Start of SUPPLIED MATERIAL

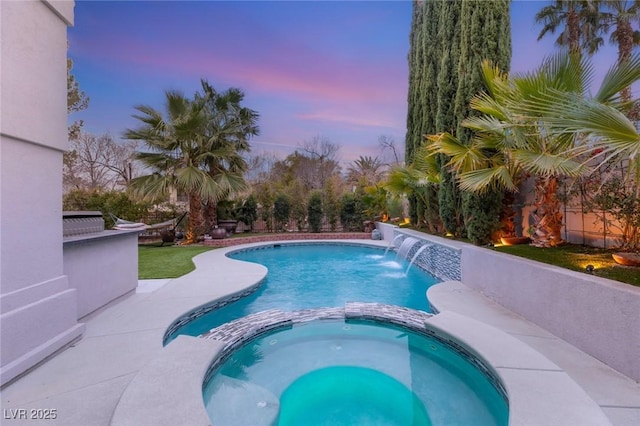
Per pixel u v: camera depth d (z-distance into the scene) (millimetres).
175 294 4984
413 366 3506
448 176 7918
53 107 3076
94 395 2354
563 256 4227
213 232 11969
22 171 2736
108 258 4352
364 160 23531
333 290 6547
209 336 3637
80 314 3764
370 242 11992
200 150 10828
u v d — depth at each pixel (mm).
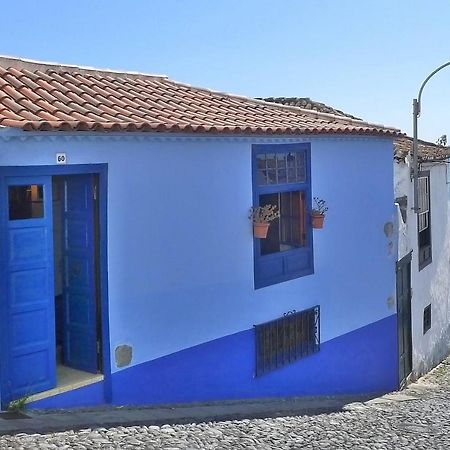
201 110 9742
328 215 10578
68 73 9680
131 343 7766
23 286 6844
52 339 7109
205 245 8539
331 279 10750
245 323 9188
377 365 12039
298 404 9539
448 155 15609
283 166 9703
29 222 6848
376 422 8570
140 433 6473
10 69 8891
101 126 7051
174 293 8195
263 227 9070
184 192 8234
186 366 8398
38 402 6906
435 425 8648
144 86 10594
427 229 15086
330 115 11641
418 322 14266
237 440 6703
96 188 7391
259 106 11703
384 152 11875
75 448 5688
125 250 7637
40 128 6605
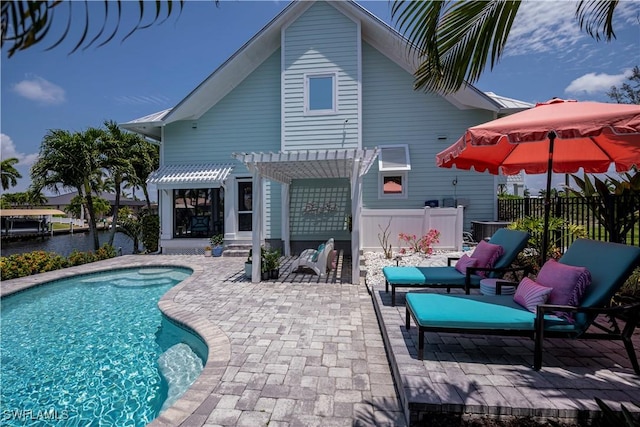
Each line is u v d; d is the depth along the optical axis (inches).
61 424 185.9
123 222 811.4
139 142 898.7
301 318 283.6
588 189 296.7
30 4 63.1
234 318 285.0
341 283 403.2
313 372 192.9
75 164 674.8
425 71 185.3
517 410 134.6
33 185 668.7
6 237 1537.9
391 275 287.0
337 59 583.5
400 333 218.7
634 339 201.9
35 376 235.8
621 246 178.1
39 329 321.7
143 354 267.1
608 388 148.6
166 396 204.7
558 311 166.4
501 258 281.4
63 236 1843.0
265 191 631.2
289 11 580.1
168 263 572.1
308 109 591.5
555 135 184.1
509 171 336.8
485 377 159.2
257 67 637.9
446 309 186.1
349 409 158.1
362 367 198.8
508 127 183.5
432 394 144.3
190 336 275.9
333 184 617.3
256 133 641.6
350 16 578.6
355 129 580.1
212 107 650.2
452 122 584.4
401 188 597.3
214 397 167.8
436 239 482.6
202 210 704.4
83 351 273.4
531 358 180.5
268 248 628.7
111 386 222.1
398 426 145.4
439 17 157.9
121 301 409.4
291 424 147.9
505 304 194.4
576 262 200.5
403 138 597.3
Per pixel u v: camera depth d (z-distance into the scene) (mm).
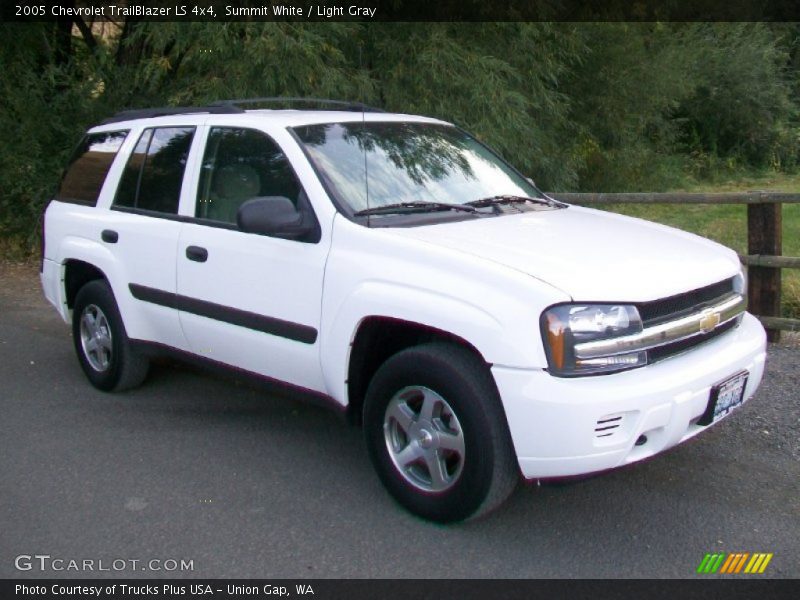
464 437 3588
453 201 4516
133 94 11031
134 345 5344
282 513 4020
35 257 10836
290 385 4398
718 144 21422
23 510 4070
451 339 3768
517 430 3391
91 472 4488
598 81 15094
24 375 6176
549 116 13328
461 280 3584
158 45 9836
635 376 3430
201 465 4566
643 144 17094
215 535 3826
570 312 3359
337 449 4777
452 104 10984
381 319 3832
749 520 3906
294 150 4383
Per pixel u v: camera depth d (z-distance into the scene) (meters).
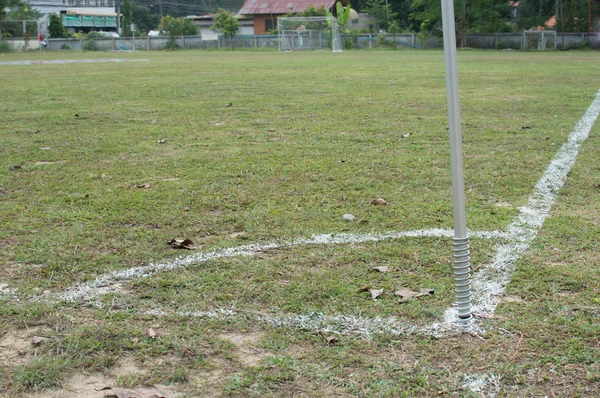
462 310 2.75
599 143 7.12
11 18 58.25
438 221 4.32
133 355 2.58
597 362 2.47
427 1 51.25
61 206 4.77
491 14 48.84
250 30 69.12
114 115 9.92
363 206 4.68
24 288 3.26
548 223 4.25
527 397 2.26
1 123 9.07
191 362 2.52
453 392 2.29
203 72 21.02
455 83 2.68
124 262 3.63
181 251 3.80
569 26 47.78
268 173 5.74
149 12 94.62
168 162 6.29
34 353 2.61
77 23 81.50
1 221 4.40
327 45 51.25
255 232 4.12
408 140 7.35
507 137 7.53
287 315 2.93
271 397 2.27
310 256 3.67
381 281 3.29
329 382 2.36
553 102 11.16
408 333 2.74
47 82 17.03
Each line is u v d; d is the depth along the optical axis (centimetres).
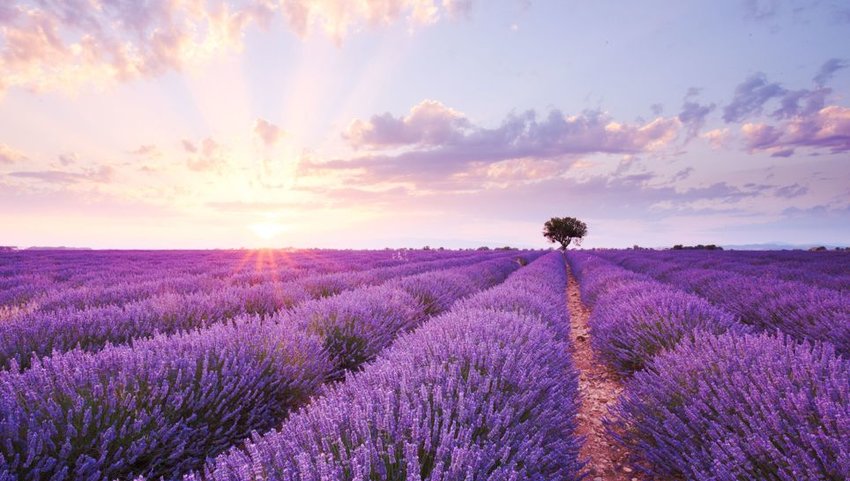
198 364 326
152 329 501
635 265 2089
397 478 175
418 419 194
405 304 681
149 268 1600
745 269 1383
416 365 301
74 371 289
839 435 202
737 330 449
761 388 253
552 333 477
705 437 255
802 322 542
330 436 192
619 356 512
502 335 374
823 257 2108
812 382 252
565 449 243
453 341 336
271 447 192
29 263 1856
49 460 209
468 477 161
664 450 273
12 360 287
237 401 306
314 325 497
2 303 783
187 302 598
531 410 252
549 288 951
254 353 358
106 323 488
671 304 534
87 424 235
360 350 476
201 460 271
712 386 275
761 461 212
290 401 352
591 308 1091
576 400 366
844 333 450
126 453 233
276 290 756
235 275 1148
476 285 1172
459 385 250
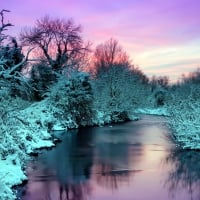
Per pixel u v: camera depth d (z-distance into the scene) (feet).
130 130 98.27
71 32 135.95
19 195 36.50
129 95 152.25
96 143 72.69
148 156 57.77
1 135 46.19
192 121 65.98
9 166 42.52
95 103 126.00
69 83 111.24
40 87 118.52
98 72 164.76
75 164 51.39
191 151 62.08
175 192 37.60
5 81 46.80
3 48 46.91
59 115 104.73
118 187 39.63
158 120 140.15
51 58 130.72
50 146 67.62
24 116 69.67
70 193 37.40
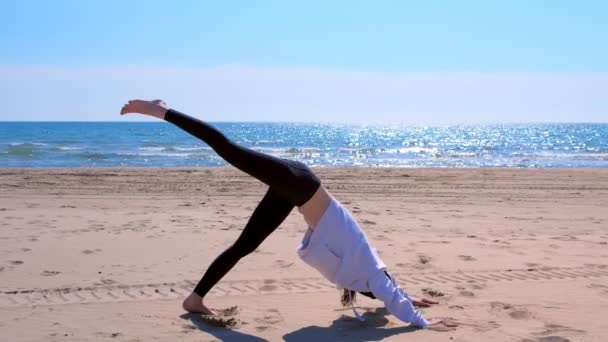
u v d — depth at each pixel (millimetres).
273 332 4930
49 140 55719
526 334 4840
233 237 8961
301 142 66312
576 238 9430
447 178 20031
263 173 5027
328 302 5844
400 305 5082
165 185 16859
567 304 5770
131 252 7848
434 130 146500
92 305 5602
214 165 27734
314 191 5152
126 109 5160
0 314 5289
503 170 23594
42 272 6750
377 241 8883
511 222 11102
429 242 8867
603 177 21016
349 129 151375
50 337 4688
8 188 15711
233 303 5770
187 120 5121
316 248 5180
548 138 84125
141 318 5227
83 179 18156
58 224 9953
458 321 5223
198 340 4684
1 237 8711
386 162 32875
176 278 6605
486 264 7473
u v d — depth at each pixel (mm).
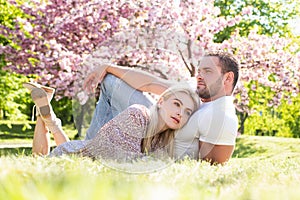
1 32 15383
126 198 1517
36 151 5480
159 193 1728
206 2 13883
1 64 18734
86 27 13570
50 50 14008
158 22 12734
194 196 1778
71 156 3936
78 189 1599
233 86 5059
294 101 28578
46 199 1397
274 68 14867
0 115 33406
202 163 3982
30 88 5438
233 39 14945
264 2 25906
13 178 2033
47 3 14328
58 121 5504
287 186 2508
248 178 2969
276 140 19938
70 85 13953
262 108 25562
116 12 13625
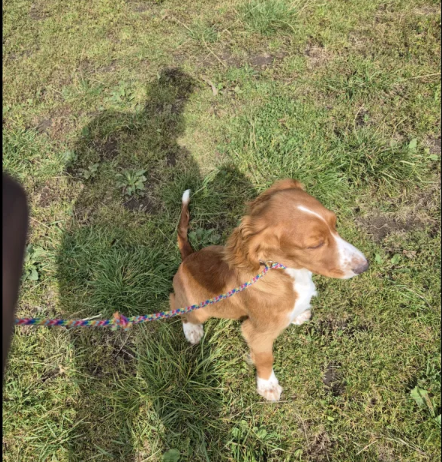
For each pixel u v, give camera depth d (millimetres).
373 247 999
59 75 1376
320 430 834
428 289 938
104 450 846
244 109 1224
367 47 1310
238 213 1076
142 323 960
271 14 1369
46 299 1015
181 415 857
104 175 1164
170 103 1263
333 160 1093
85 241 1067
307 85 1250
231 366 904
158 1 1512
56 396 896
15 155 1194
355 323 921
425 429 803
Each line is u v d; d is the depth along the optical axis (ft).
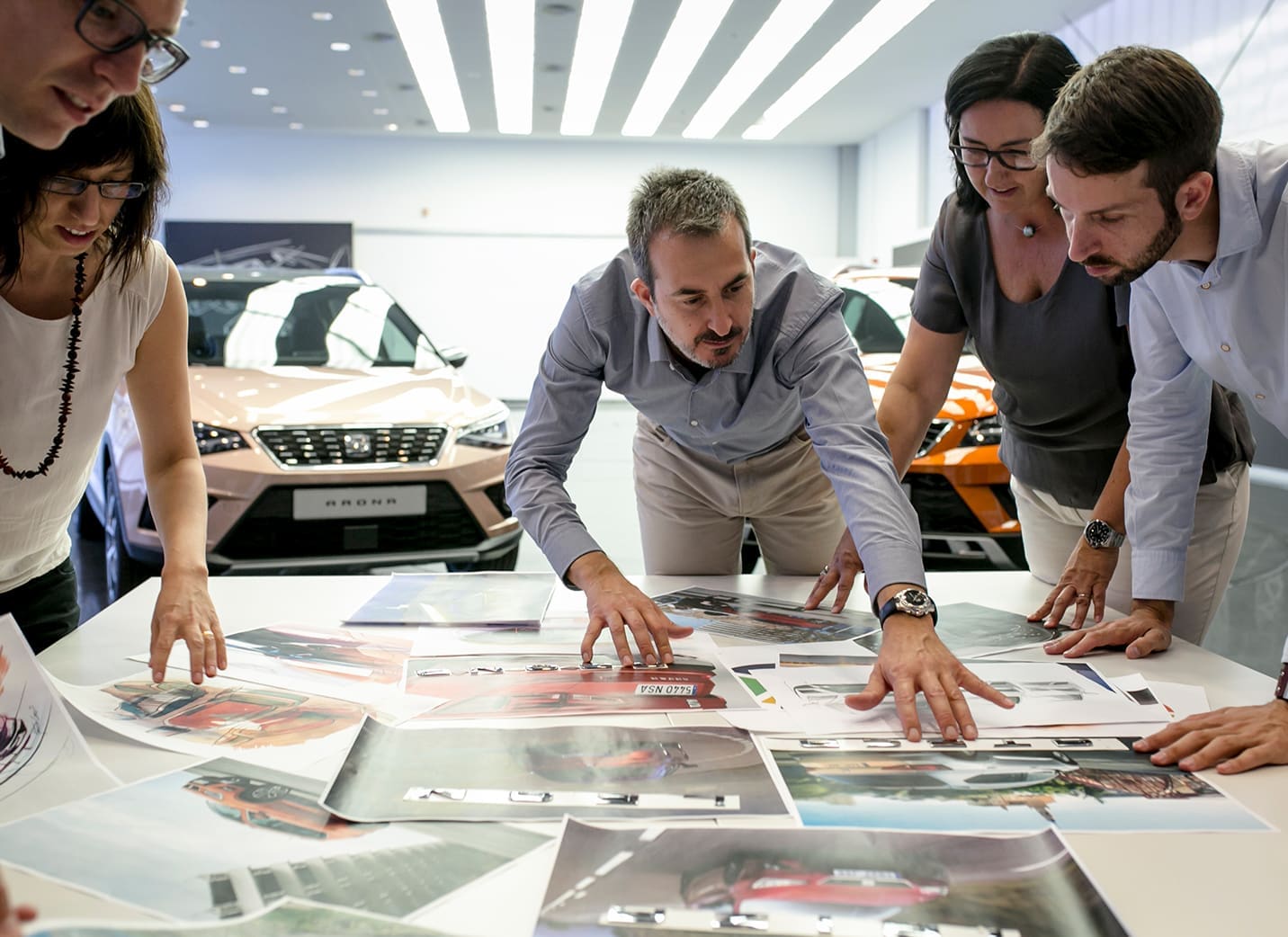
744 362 5.07
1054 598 4.69
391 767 2.94
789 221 47.83
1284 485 15.47
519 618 4.72
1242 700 3.61
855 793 2.79
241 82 34.96
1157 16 25.99
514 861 2.40
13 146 3.14
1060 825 2.62
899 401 5.70
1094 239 3.54
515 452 5.25
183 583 3.93
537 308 46.98
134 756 3.07
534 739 3.16
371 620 4.69
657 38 29.17
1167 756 3.02
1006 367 5.40
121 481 10.27
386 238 45.96
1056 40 4.64
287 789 2.81
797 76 33.99
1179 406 4.38
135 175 3.52
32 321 3.76
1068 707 3.50
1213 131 3.39
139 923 2.08
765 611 4.93
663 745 3.13
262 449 10.39
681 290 4.11
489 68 33.09
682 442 6.17
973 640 4.37
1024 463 5.88
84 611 11.39
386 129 43.27
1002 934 2.09
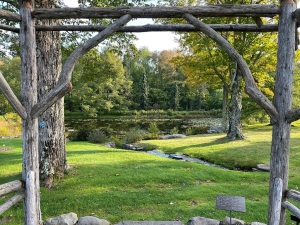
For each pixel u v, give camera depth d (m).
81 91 24.58
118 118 27.66
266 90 13.07
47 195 4.59
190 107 34.88
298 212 2.61
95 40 2.99
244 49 10.12
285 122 2.84
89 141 12.95
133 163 6.99
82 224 3.55
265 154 8.55
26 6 2.99
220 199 3.23
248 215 3.94
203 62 11.84
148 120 25.97
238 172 6.30
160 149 10.80
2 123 15.45
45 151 5.17
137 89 35.41
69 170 5.99
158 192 4.80
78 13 3.04
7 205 2.74
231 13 2.97
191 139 12.52
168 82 37.31
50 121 5.24
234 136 11.48
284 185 2.87
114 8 3.03
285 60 2.83
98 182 5.25
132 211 4.07
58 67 5.23
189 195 4.67
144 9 3.02
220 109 30.98
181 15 3.02
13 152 8.52
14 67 18.81
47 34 5.05
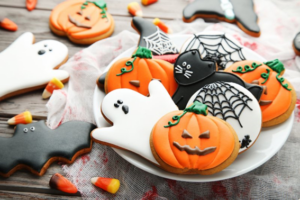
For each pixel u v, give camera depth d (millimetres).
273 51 468
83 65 436
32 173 366
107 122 370
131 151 344
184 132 333
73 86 430
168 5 513
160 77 384
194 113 345
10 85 410
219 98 357
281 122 365
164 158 329
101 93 394
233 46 417
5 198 357
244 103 352
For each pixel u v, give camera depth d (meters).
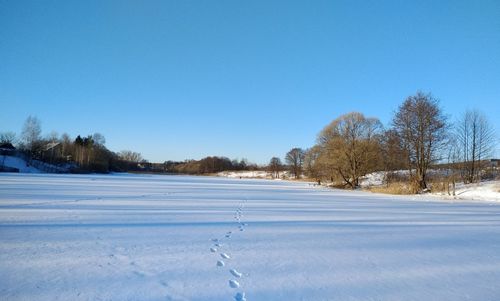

End of SUPPLIED MATERIAL

— AIM OF THE EXERCISE —
Please give again, exactly and only, the lines from the top of the listing above through the line that has "446 309 186.1", with pictures left out.

— RESPONSE TO THE EXERCISE —
Per pixel u v: camera depth d (z-distance into the scene) (millimetres).
175 294 4984
413 366 3506
448 176 7918
53 107 3076
94 395 2354
563 256 4227
213 232 11969
22 171 2736
108 258 4352
364 160 23531
333 290 6547
209 336 3637
80 314 3764
370 242 11992
200 150 10828
u v d — depth at each pixel (mm).
201 110 9742
328 215 10578
68 73 9680
131 343 7766
23 286 6844
52 339 7109
205 245 8539
331 279 10750
245 323 9188
377 365 12039
298 404 9539
448 155 15609
283 166 9703
29 222 6848
376 422 8570
140 433 6473
10 69 8891
101 126 7051
174 293 8195
263 227 9070
184 192 8234
186 366 8398
38 402 6906
435 425 8648
144 86 10594
427 229 15086
330 115 11641
418 322 14266
237 440 6703
96 188 7391
259 106 11703
384 152 11875
75 448 5688
125 250 7637
40 128 6605
Each line is u v d; d is the depth along the optical axis (inches).
61 424 185.9
123 222 811.4
139 142 898.7
301 318 283.6
588 189 296.7
30 4 63.1
234 318 285.0
341 283 403.2
313 372 192.9
75 164 674.8
425 71 185.3
517 410 134.6
33 185 668.7
6 237 1537.9
391 275 287.0
337 59 583.5
400 333 218.7
634 339 201.9
35 376 235.8
621 246 178.1
39 329 321.7
143 354 267.1
608 388 148.6
166 396 204.7
558 311 166.4
501 258 281.4
63 236 1843.0
265 191 631.2
289 11 580.1
168 263 572.1
308 109 591.5
555 135 184.1
509 171 336.8
485 377 159.2
257 67 637.9
446 309 186.1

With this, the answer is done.